BTW, depression isn't about being unhappy, though that can be a side effect of it. It's more about feeling irretrievably lost in a dark mental fog of pointlessness and emptiness tied with an inability to enjoy anything.
Yes, right on -- - I hope people (altho probably well meaning) who have mentioned "dragons" & "under the weather", & "healthy people who INDULGE in moody behavior" -- see this post. Thankyou
The only thing I can say is you are not alone, Steven Fry is such a nice guy, ( he is gay and an atheist) and he is also like you not always a happy funny bunny. Yes he gets quite down sometimes. but ha has learned to come to terms with his ....problem.
I would you Google the hell out of Steven, he has done many programs on his problem he is not afraid to admit it and I could suggest that If you twin yourself with a man as clever witty and when he is up he is up, ho yes and when he is down he is.... you will realise that life is worth living........
Brian from London......XXXXX
Brian, I'm as much a Steven Fry fan is any, and I see you're from London, but I'm not sure he's the best example you could find right now - don't I recall that he attempted suicide a short time ago?
Howdy @arch -
Steven Fry is the spokesperson for a mental health organization which tries to expose the real difficulties that people with BiPolar suffer and he says that he felt an obligation to reveal his latest attempt ...

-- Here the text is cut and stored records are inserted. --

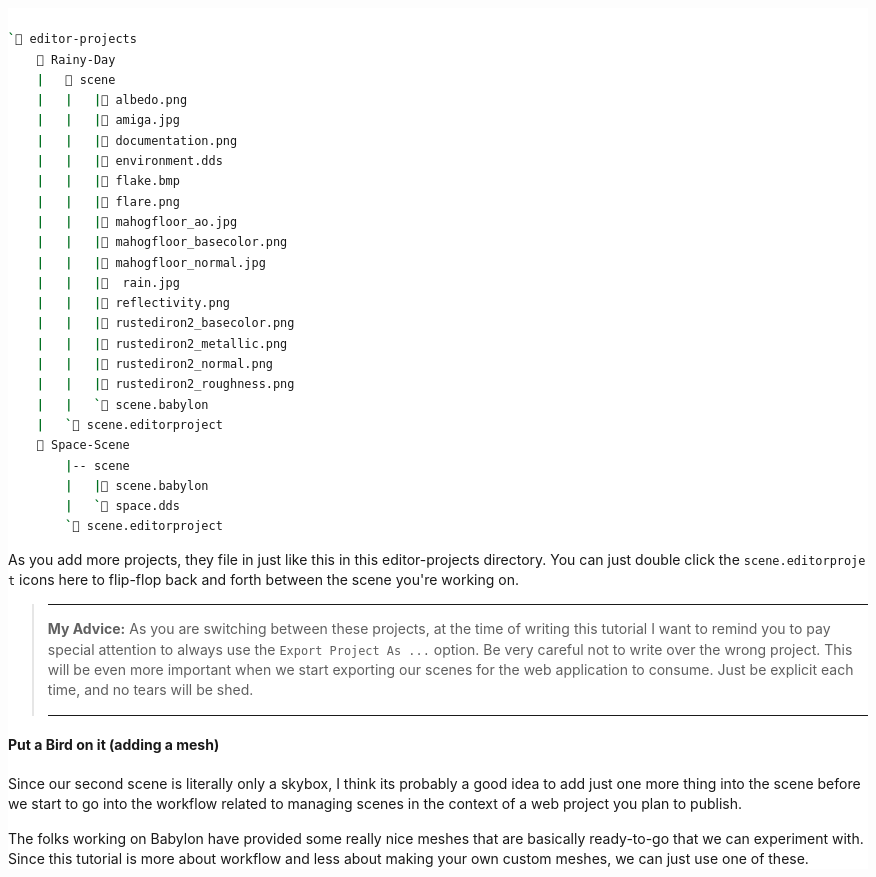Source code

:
 ```bash

`📁 editor-projects
    📁 Rainy-Day
    |   📁 scene
    |   |   |📄 albedo.png
    |   |   |📄 amiga.jpg
    |   |   |📄 documentation.png
    |   |   |📄 environment.dds
    |   |   |📄 flake.bmp
    |   |   |📄 flare.png
    |   |   |📄 mahogfloor_ao.jpg
    |   |   |📄 mahogfloor_basecolor.png
    |   |   |📄 mahogfloor_normal.jpg
    |   |   |📄  rain.jpg
    |   |   |📄 reflectivity.png
    |   |   |📄 rustediron2_basecolor.png
    |   |   |📄 rustediron2_metallic.png
    |   |   |📄 rustediron2_normal.png
    |   |   |📄 rustediron2_roughness.png
    |   |   `📜 scene.babylon
    |   `📜 scene.editorproject
    📁 Space-Scene
        |-- scene
        |   |📜 scene.babylon
        |   `📄 space.dds
        `📜 scene.editorproject

```

As you add more projects, they file in just like this in this editor-projects directory. You can just double click the `scene.editorprojet` icons here to flip-flop back and forth between the scene you're working on.

> ---
>
> **My Advice:** As you are switching between these projects, at the time of writing this tutorial I want to remind you to pay special attention to always use the `Export Project As ...` option. Be very careful not to write over the wrong project. This will be even more important when we start exporting our scenes for the web application to consume. Just be explicit each time, and no tears will be shed.
>
> ---

#### Put a Bird on it (adding a mesh)

Since our second scene is literally only a skybox, I think its probably a good idea to add just one more thing into the scene before we start to go into the workflow related to managing scenes in the context of a web project you plan to publish.

The folks working on Babylon have provided some really nice meshes that are basically ready-to-go that we can experiment with. Since this tutorial is more about workflow and less about making your own custom meshes, we can just use one of these.
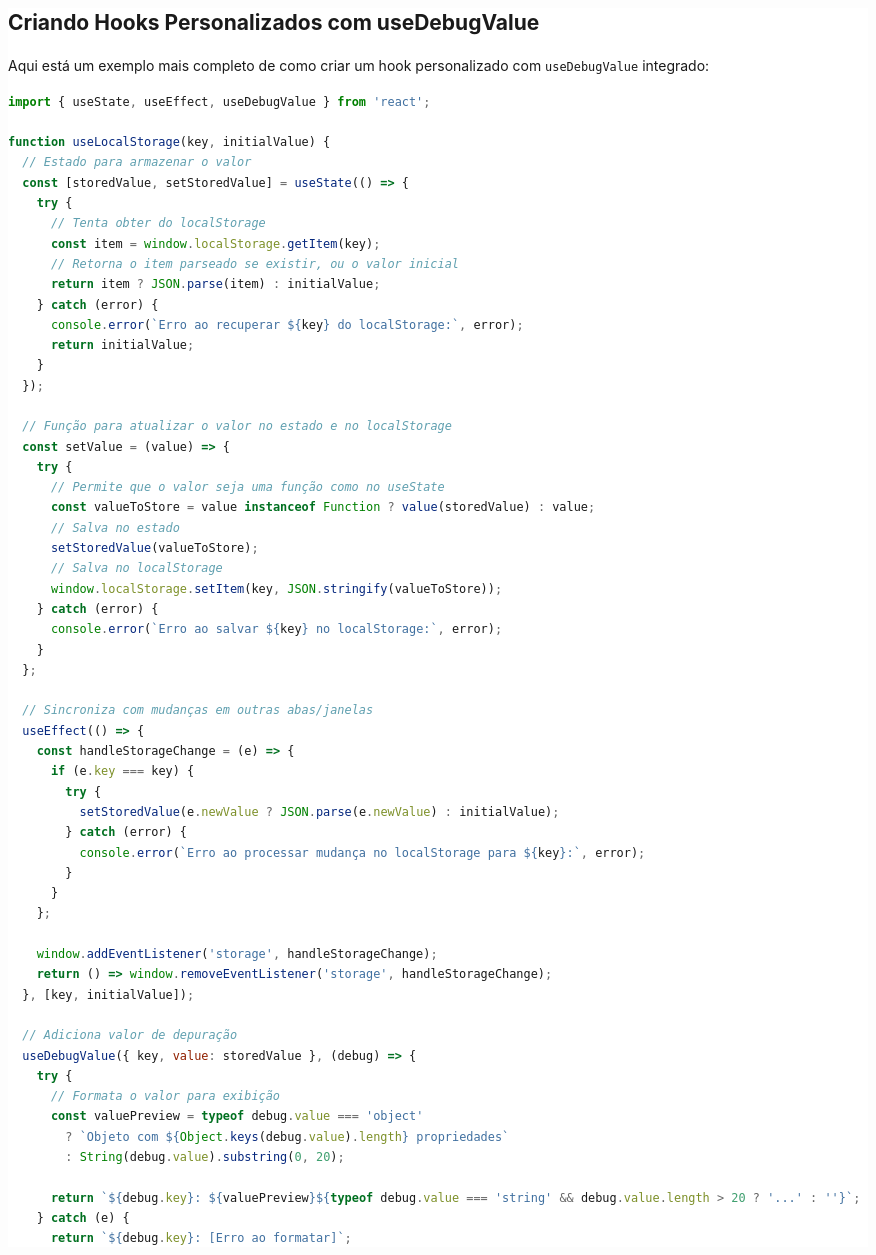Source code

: ## Criando Hooks Personalizados com useDebugValue

Aqui está um exemplo mais completo de como criar um hook personalizado com `useDebugValue` integrado:

```jsx
import { useState, useEffect, useDebugValue } from 'react';

function useLocalStorage(key, initialValue) {
  // Estado para armazenar o valor
  const [storedValue, setStoredValue] = useState(() => {
    try {
      // Tenta obter do localStorage
      const item = window.localStorage.getItem(key);
      // Retorna o item parseado se existir, ou o valor inicial
      return item ? JSON.parse(item) : initialValue;
    } catch (error) {
      console.error(`Erro ao recuperar ${key} do localStorage:`, error);
      return initialValue;
    }
  });
  
  // Função para atualizar o valor no estado e no localStorage
  const setValue = (value) => {
    try {
      // Permite que o valor seja uma função como no useState
      const valueToStore = value instanceof Function ? value(storedValue) : value;
      // Salva no estado
      setStoredValue(valueToStore);
      // Salva no localStorage
      window.localStorage.setItem(key, JSON.stringify(valueToStore));
    } catch (error) {
      console.error(`Erro ao salvar ${key} no localStorage:`, error);
    }
  };
  
  // Sincroniza com mudanças em outras abas/janelas
  useEffect(() => {
    const handleStorageChange = (e) => {
      if (e.key === key) {
        try {
          setStoredValue(e.newValue ? JSON.parse(e.newValue) : initialValue);
        } catch (error) {
          console.error(`Erro ao processar mudança no localStorage para ${key}:`, error);
        }
      }
    };
    
    window.addEventListener('storage', handleStorageChange);
    return () => window.removeEventListener('storage', handleStorageChange);
  }, [key, initialValue]);
  
  // Adiciona valor de depuração
  useDebugValue({ key, value: storedValue }, (debug) => {
    try {
      // Formata o valor para exibição
      const valuePreview = typeof debug.value === 'object' 
        ? `Objeto com ${Object.keys(debug.value).length} propriedades` 
        : String(debug.value).substring(0, 20);
      
      return `${debug.key}: ${valuePreview}${typeof debug.value === 'string' && debug.value.length > 20 ? '...' : ''}`;
    } catch (e) {
      return `${debug.key}: [Erro ao formatar]`;
```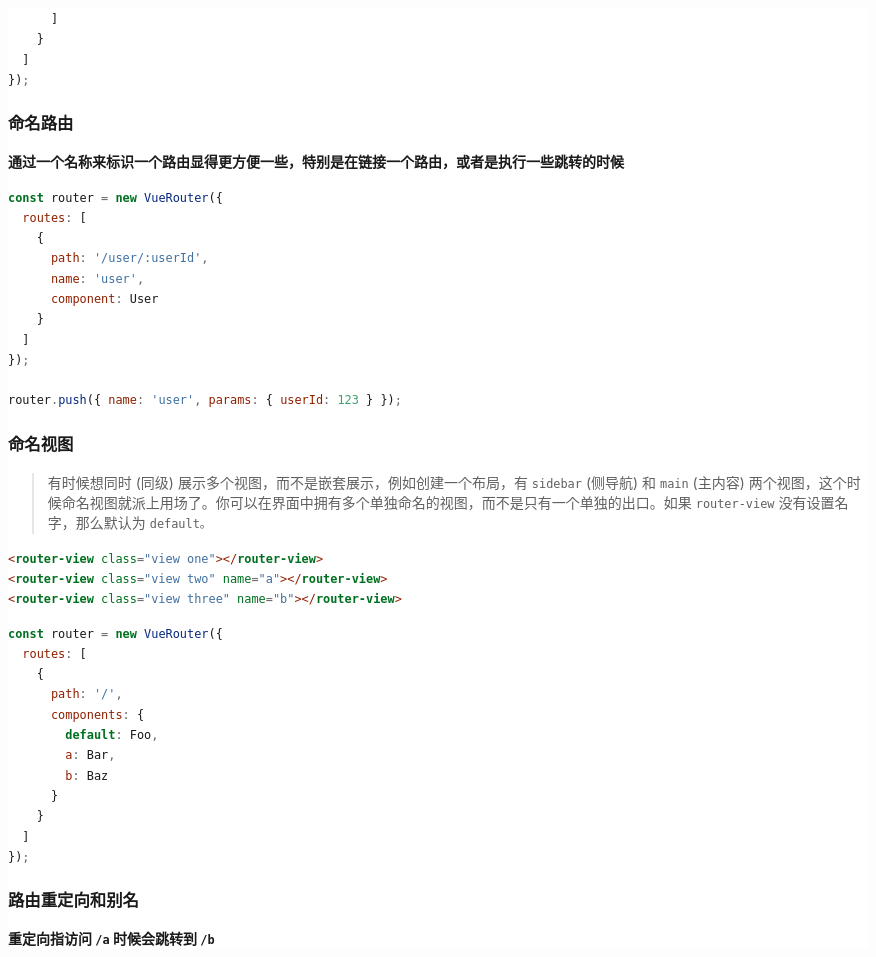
 ```js
      ]
    }
  ]
});
```

### 命名路由

**通过一个名称来标识一个路由显得更方便一些，特别是在链接一个路由，或者是执行一些跳转的时候**

```js
const router = new VueRouter({
  routes: [
    {
      path: '/user/:userId',
      name: 'user',
      component: User
    }
  ]
});

router.push({ name: 'user', params: { userId: 123 } });
```

### 命名视图

> 有时候想同时 (同级) 展示多个视图，而不是嵌套展示，例如创建一个布局，有 `sidebar` (侧导航) 和 `main` (主内容) 两个视图，这个时候命名视图就派上用场了。你可以在界面中拥有多个单独命名的视图，而不是只有一个单独的出口。如果 `router-view` 没有设置名字，那么默认为 `default。`

```html
<router-view class="view one"></router-view>
<router-view class="view two" name="a"></router-view>
<router-view class="view three" name="b"></router-view>
```

```js
const router = new VueRouter({
  routes: [
    {
      path: '/',
      components: {
        default: Foo,
        a: Bar,
        b: Baz
      }
    }
  ]
});
```

### 路由重定向和别名

**重定向指访问 `/a` 时候会跳转到 `/b`**
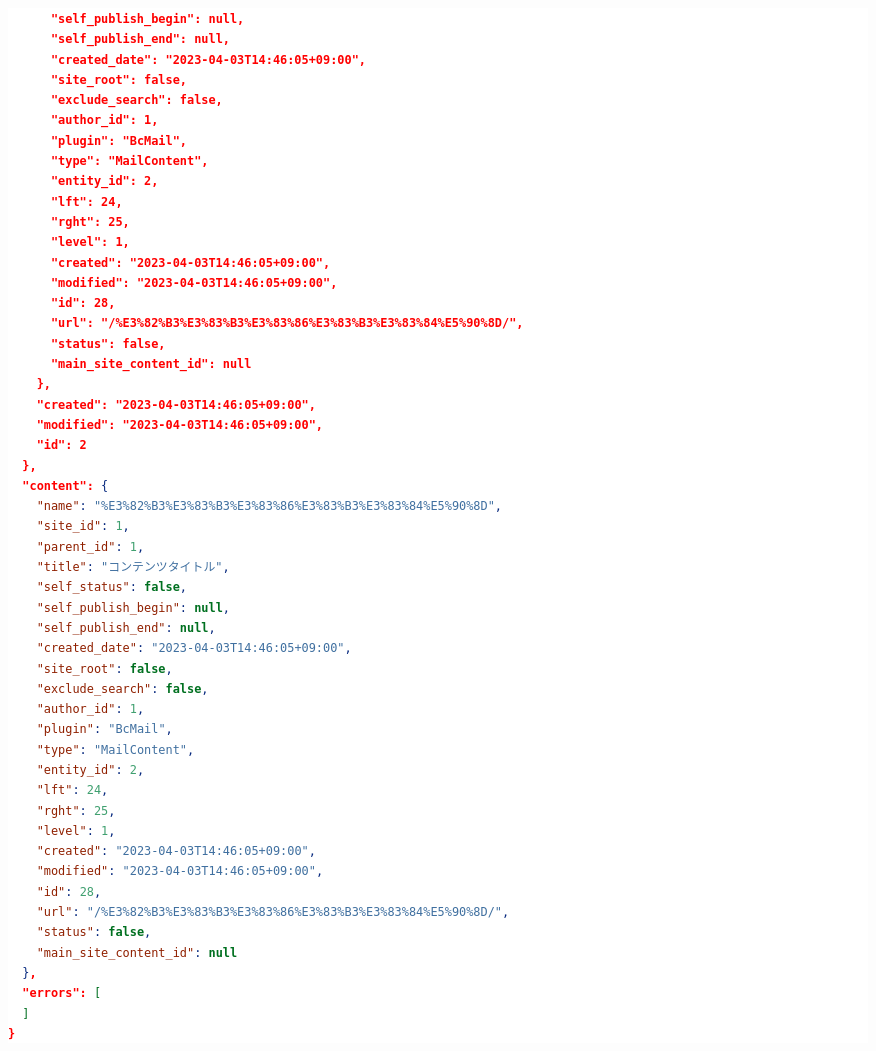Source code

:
 ```json
      "self_publish_begin": null,
      "self_publish_end": null,
      "created_date": "2023-04-03T14:46:05+09:00",
      "site_root": false,
      "exclude_search": false,
      "author_id": 1,
      "plugin": "BcMail",
      "type": "MailContent",
      "entity_id": 2,
      "lft": 24,
      "rght": 25,
      "level": 1,
      "created": "2023-04-03T14:46:05+09:00",
      "modified": "2023-04-03T14:46:05+09:00",
      "id": 28,
      "url": "/%E3%82%B3%E3%83%B3%E3%83%86%E3%83%B3%E3%83%84%E5%90%8D/",
      "status": false,
      "main_site_content_id": null
    },
    "created": "2023-04-03T14:46:05+09:00",
    "modified": "2023-04-03T14:46:05+09:00",
    "id": 2
  },
  "content": {
    "name": "%E3%82%B3%E3%83%B3%E3%83%86%E3%83%B3%E3%83%84%E5%90%8D",
    "site_id": 1,
    "parent_id": 1,
    "title": "コンテンツタイトル",
    "self_status": false,
    "self_publish_begin": null,
    "self_publish_end": null,
    "created_date": "2023-04-03T14:46:05+09:00",
    "site_root": false,
    "exclude_search": false,
    "author_id": 1,
    "plugin": "BcMail",
    "type": "MailContent",
    "entity_id": 2,
    "lft": 24,
    "rght": 25,
    "level": 1,
    "created": "2023-04-03T14:46:05+09:00",
    "modified": "2023-04-03T14:46:05+09:00",
    "id": 28,
    "url": "/%E3%82%B3%E3%83%B3%E3%83%86%E3%83%B3%E3%83%84%E5%90%8D/",
    "status": false,
    "main_site_content_id": null
  },
  "errors": [
  ]
}

```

"In an attack on the stigma of mental health problems, Fry attempted to convey to non-sufferers the lack of reasoning behind depression.
He explained: "There is no 'why', it's not the right question. There's no reason. If there were a reason for it, you could reason someone out of it, and you could tell them why they shouldn't take their own life."
From this article:
I agree with Brian that Steven Fry is worth looking at - especially his documentary titled The Secret Life of a Manic Depressive
Howdy? A strange phrase from Down Under - I'll bet you say that to all the kangaroos!
That's what I get for writing before all the facts are in, I was also told of Fry's suicide attempt by yet another Australian, but I wasn't aware of Fry's public announcement. Yes, it was very courageous of him to come out and say those things - I wish him the best of luck.
I've always admired his wit, to which I can now add his courage.
How are you doing today, Sarah?
I'm feeling a little better, thanks Kairan. Really appreciate everybody's replies to my post- there are a lot of really nice people on Think Atheist.